Dr. Young, the poet of the Night Thoughts, addressing the idle and luxurious, says:
"Ye delicate! Who nothing can support (Yourselves most insupportable), for whom The winter rose must blow, . . . . . . And silky soft Favonious breathe still softer or be chid!"
Fortuna is the Latin name for Tyche, the goddess of Fortune. The worship of Fortuna held a position of much higher importance at Rome than did the worship of Tyche among the Greeks. She was regarded at Rome as the goddess of good fortune only, and was usually represented holding the cornucopia.
Victoria, the Latin form for the goddess Nike, was highly honored among the conquest-loving Romans, and many temples were dedicated to her at Rome. There was a celebrated temple at Athens to the Greek goddess Nike Apteros, or Wingless Victory, of which remains still exist.
Chapter XVI Achelous and Hercules. Admetus and Alcestis. Antigone. Penelope
The river-god Achelous told the story of Erisichthon to Theseus and his companions, whom he was entertaining at his hospitable board, while they were delayed on their journey by the overflow of his waters. Having finished his story, he added, "But why should I tell of other persons' transformations, when I myself am an instance of the possession of this power. Sometimes I become a serpent, and sometimes a bull, with horns on my head. Or I should say, I once could do so; but now I have but one horn, having lost one." And here he groaned and was silent.
Theseus asked him the cause of his grief, and how he lost his horn. To which question the river-god replied as follows: "Who likes to tell of his defeats? Yet I will not hesitate to relate mine, comforting myself with the thought of the greatness of my conqueror, for it was Hercules. Perhaps you have heard of the fame of Dejanira, the fairest of maidens, whom a host of suitors strove to win. Hercules and myself were of the number, and the rest yielded to us two. He urged in his behalf his descent from Jove, and his labors by which he had exceeded the exactions of Juno, his step-mother. I, on the other hand, said to the father of the maiden, 'Behold me, the king of the waters that flow through your land. I am no stranger from a foreign shore, but belong to the country, a part of your realm. Let it not stand in my way that royal Juno owes me no enmity, nor punishes me with heavy tasks. As for this man, who boasts himself the son of Jove, it is either a false pretence, or disgraceful to him if true, for it cannot be true except by his mother's shame.' As I said this Hercules scowled upon me, and with difficulty restrained his rage. 'My hand will answer better than my tongue,' said he. 'I yield you the victory in words, but trust my cause to the strife of deeds. With that he advanced towards me, and I was ashamed, after what I had said, to yield. I threw off my green vesture, and presented myself for the struggle. He tried to throw me, now attacking my head, now my body. My bulk was my protection, and he assailed me in vain. For a time we stopped, then returned to the conflict. We each kept our position, determined not to yield, foot to foot, I bending over him, clinching his hands in mine, with my forehead almost touching his. Thrice Hercules tried to throw me off, and the fourth time he succeeded, brought me to the ground and himself upon my back. I tell you the truth, it was as if a mountain had fallen on me. I struggled to get my arms at liberty, panting and reeking with perspiration. He gave me no chance to recover, but seized my throat. My knees were on the earth and my mouth in the dust.

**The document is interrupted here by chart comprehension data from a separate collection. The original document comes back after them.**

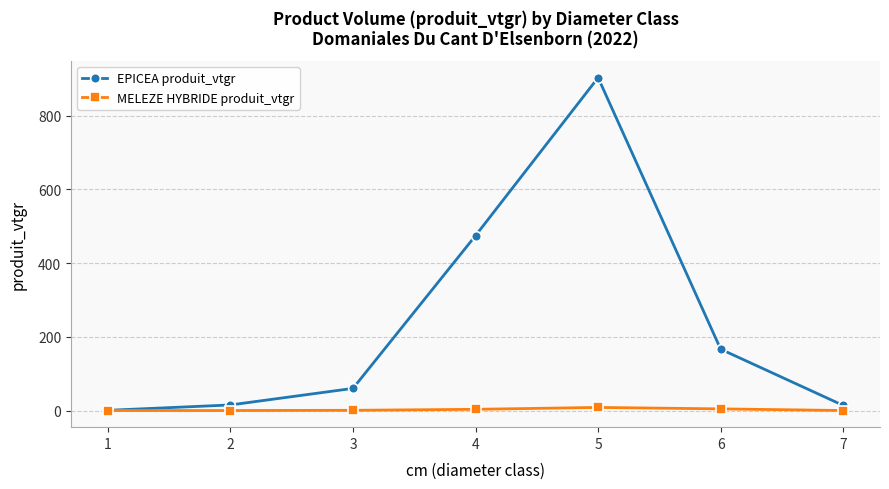

What is the greatest value displayed?

902.9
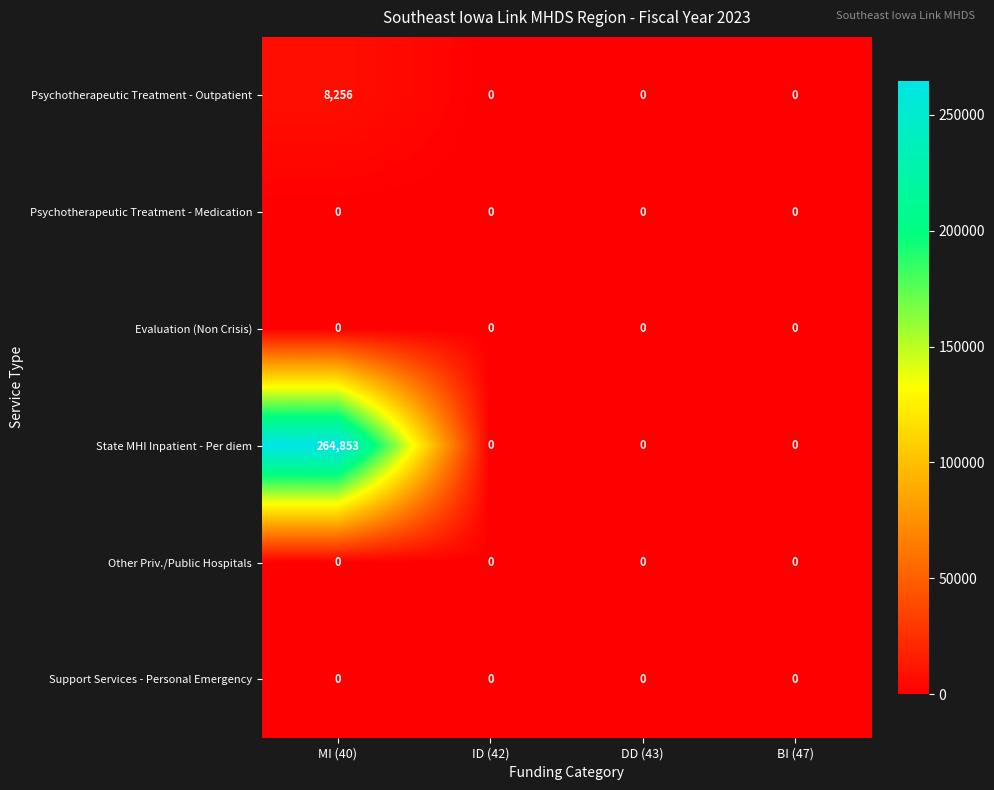

Which series has the largest total across all categories?

State MHI Inpatient - Per diem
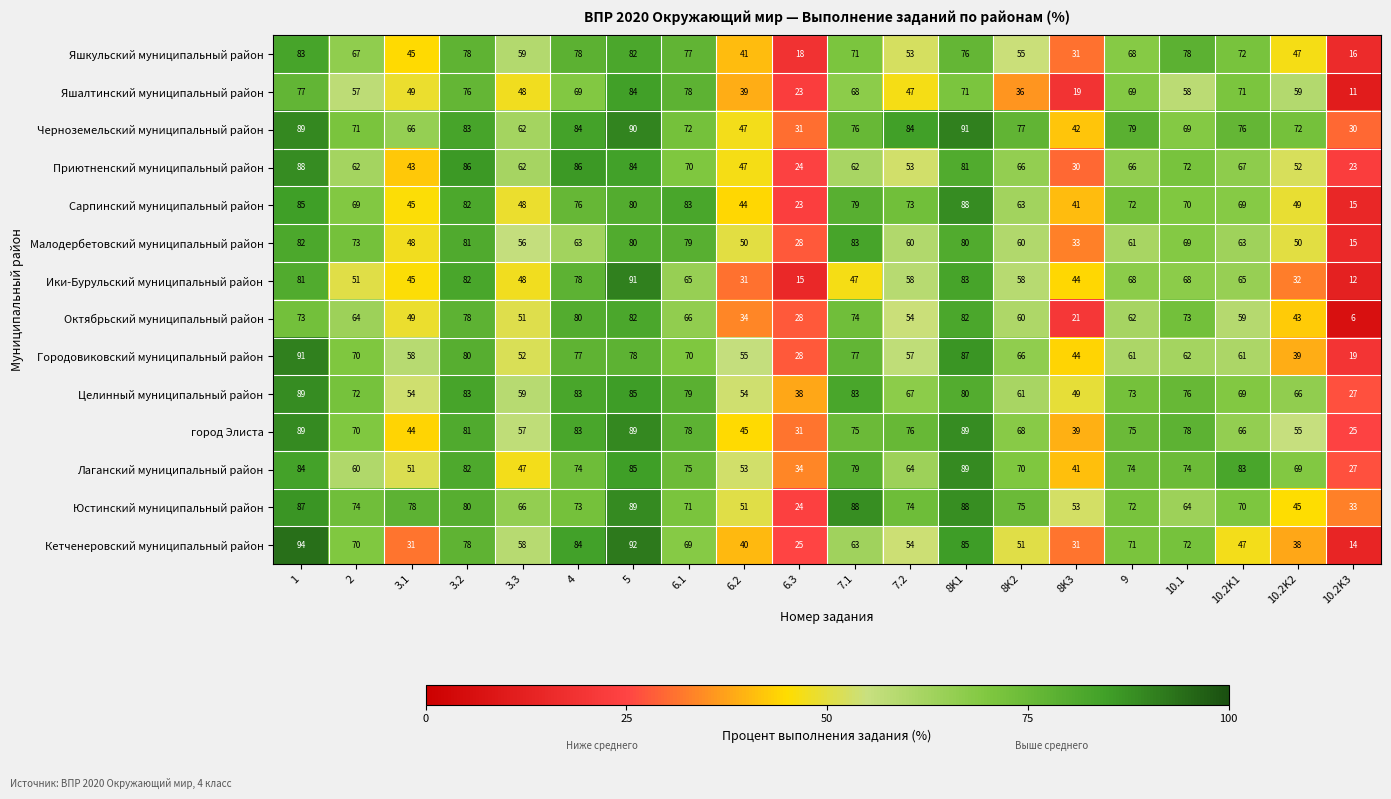

The Приютненский муниципальный район series shows 109 at 7.1. True or false?

False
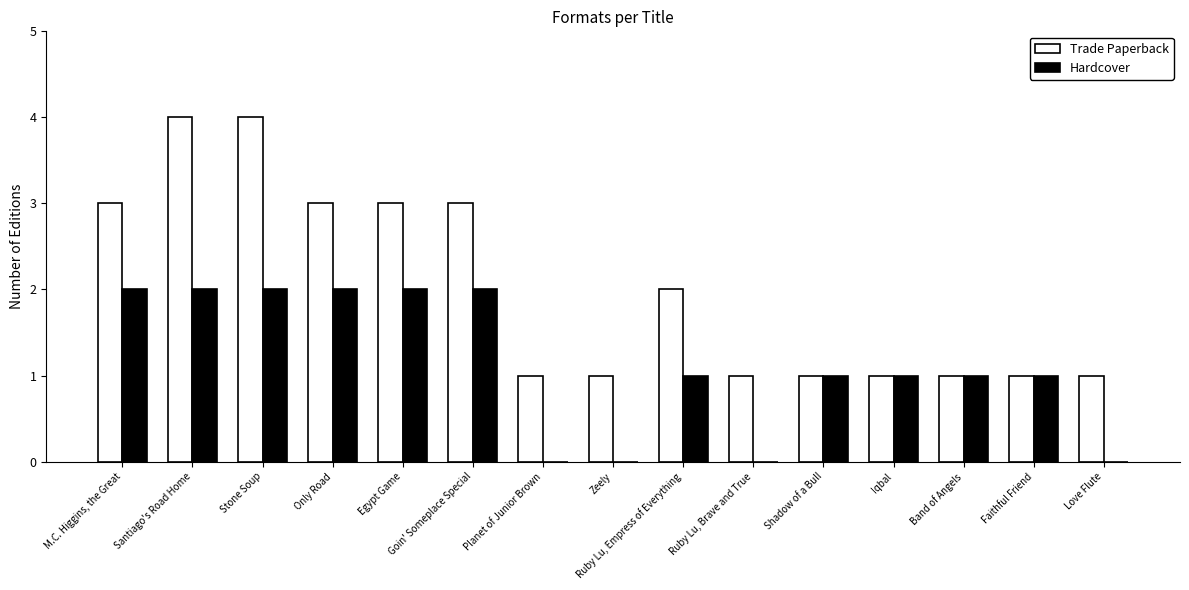

What is the difference between the Trade Paperback values at Ruby Lu, Brave and True and Stone Soup?

3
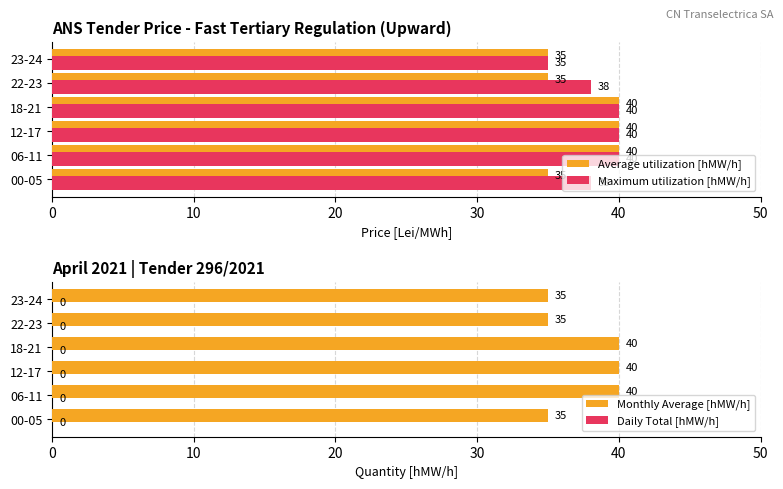

List the series in order of their peak value, lowest first.

Daily Total [hMW/h], Average utilization [hMW/h], Maximum utilization [hMW/h], Monthly Average [hMW/h]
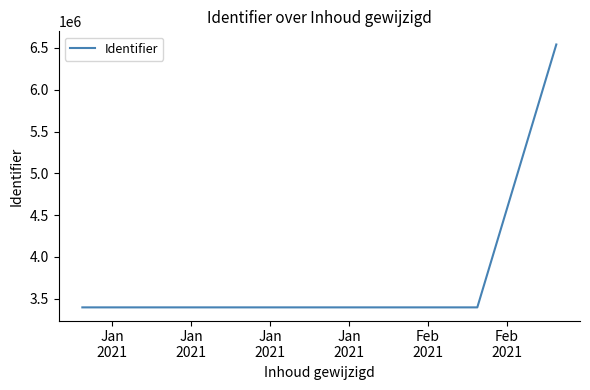

What is the greatest value displayed?

6541173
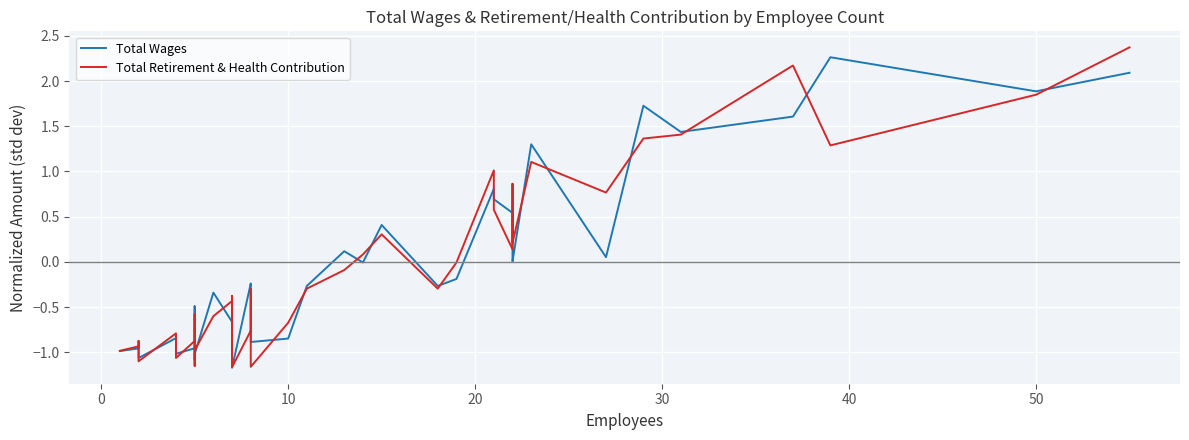

How many negative values does the Total Wages series have?

22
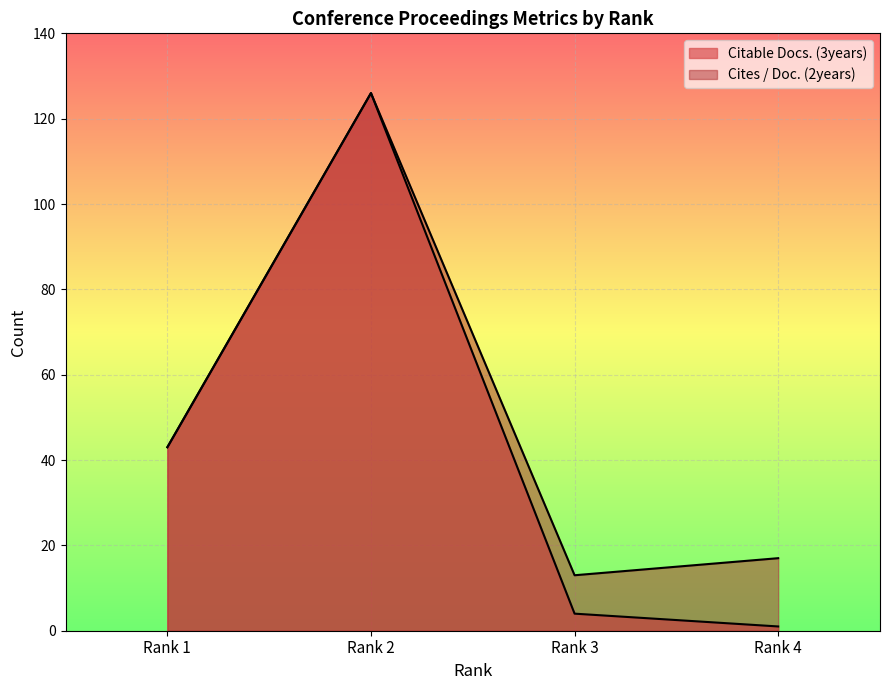

What is the difference between the second highest and minimum values in the Citable Docs. (3years) series?

42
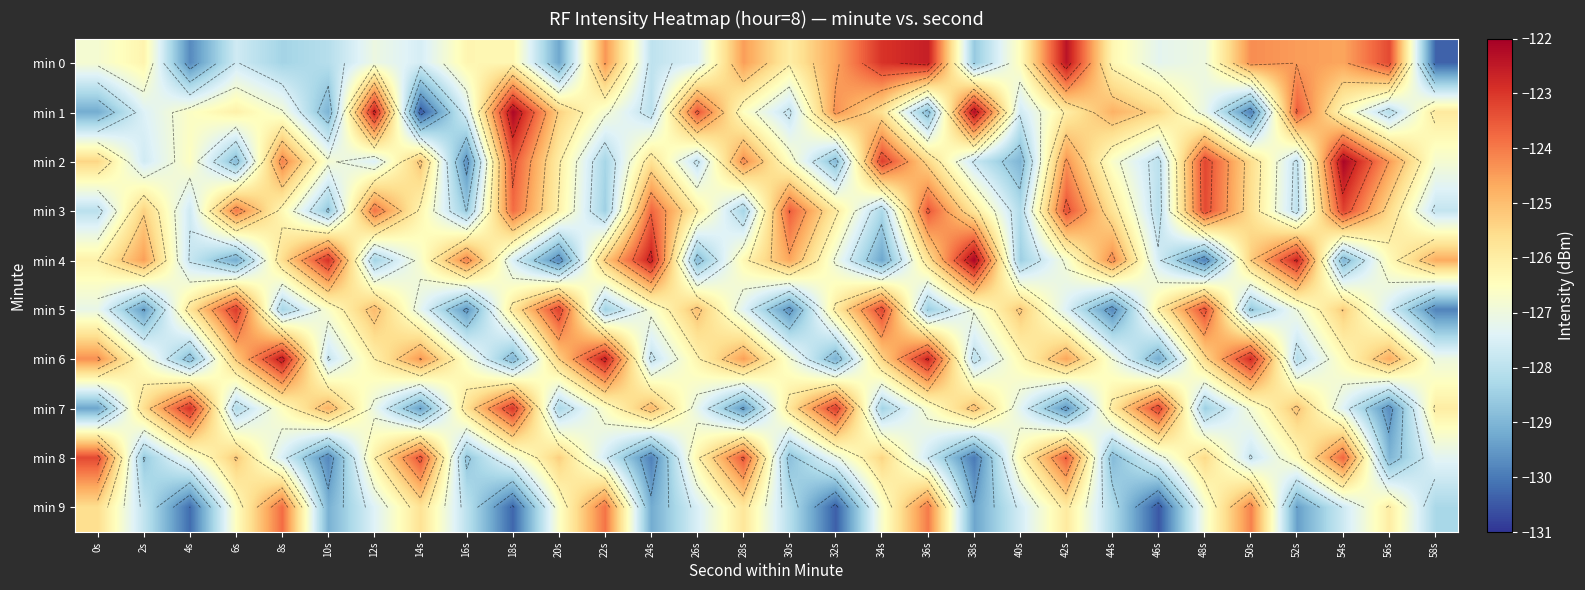

What is the difference between the min 9 values at 6s and 50s?

2.4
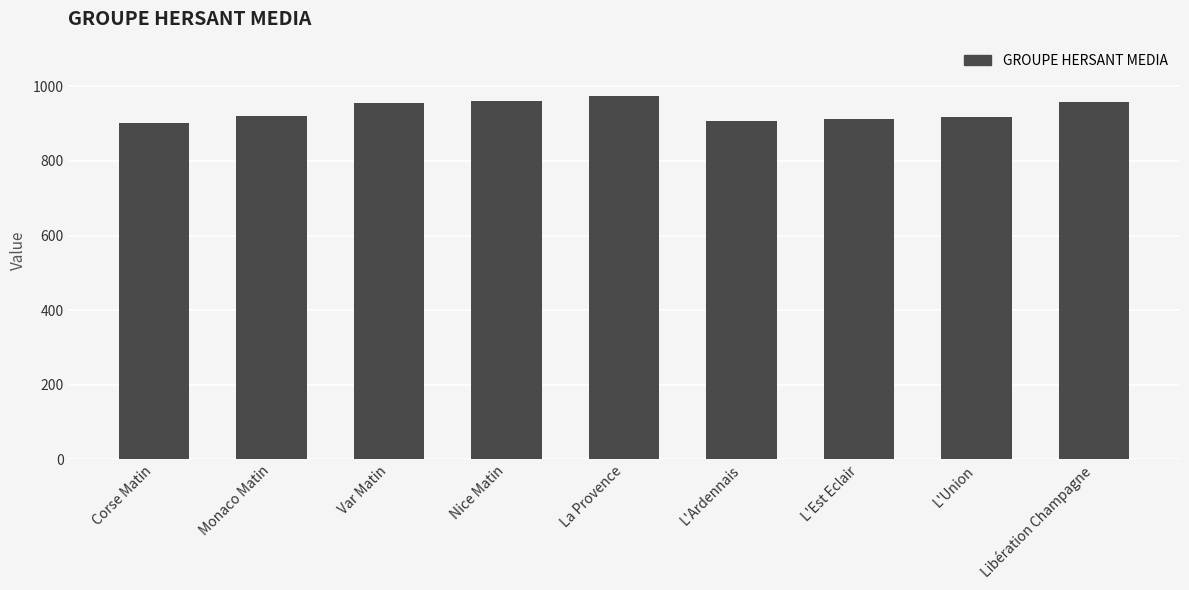

Read the value at Corse Matin.

902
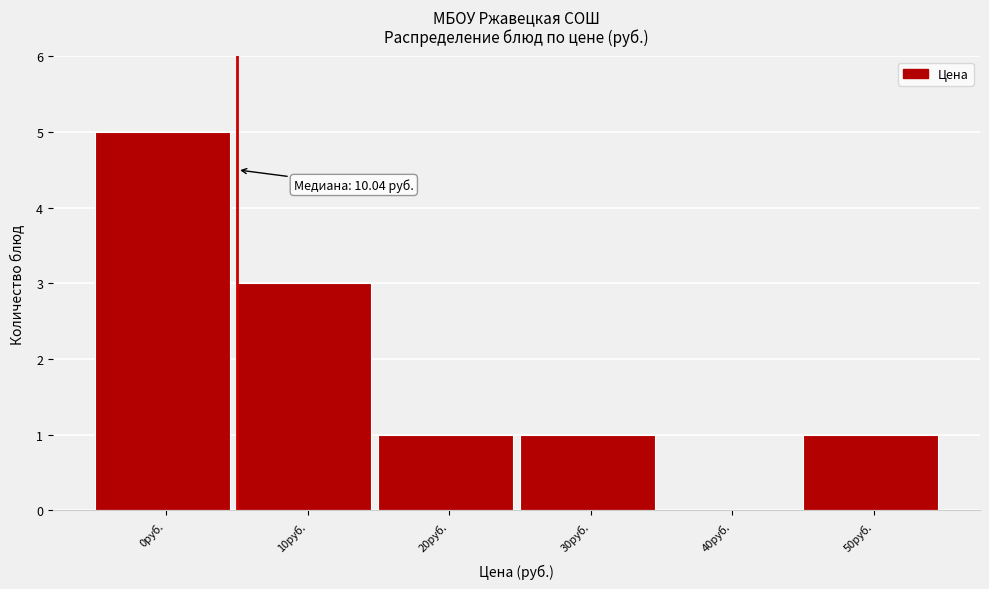

Reading left to right, extract all data points from this chart.

0руб.=5	10руб.=3	20руб.=1	30руб.=1	40руб.=0	50руб.=1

"Finding that I was no match for him in the warrior's art, I resorted to others, and glided away in the form of a serpent. I curled my body in a coil, and hissed at him with my forked tongue. He smiled scornfully at this, and said, 'It was the labor of my infancy to conquer snakes.' So saying he clasped my neck with his hands. I was almost choked, and struggled to get my neck out of his grasp. Vanquished in this form, I tried what alone remained to me, and assumed the form of a bull. He grasped my neck with his arm, and, dragging my head down to the ground, overthrew me on the sand. Nor was this enough. His ruthless hand rent my horn from my head. The Naiades took it, consecrated it, and filled it with fragrant flowers. Plenty adopted my horn, and made it her own, and called it Cornucopia.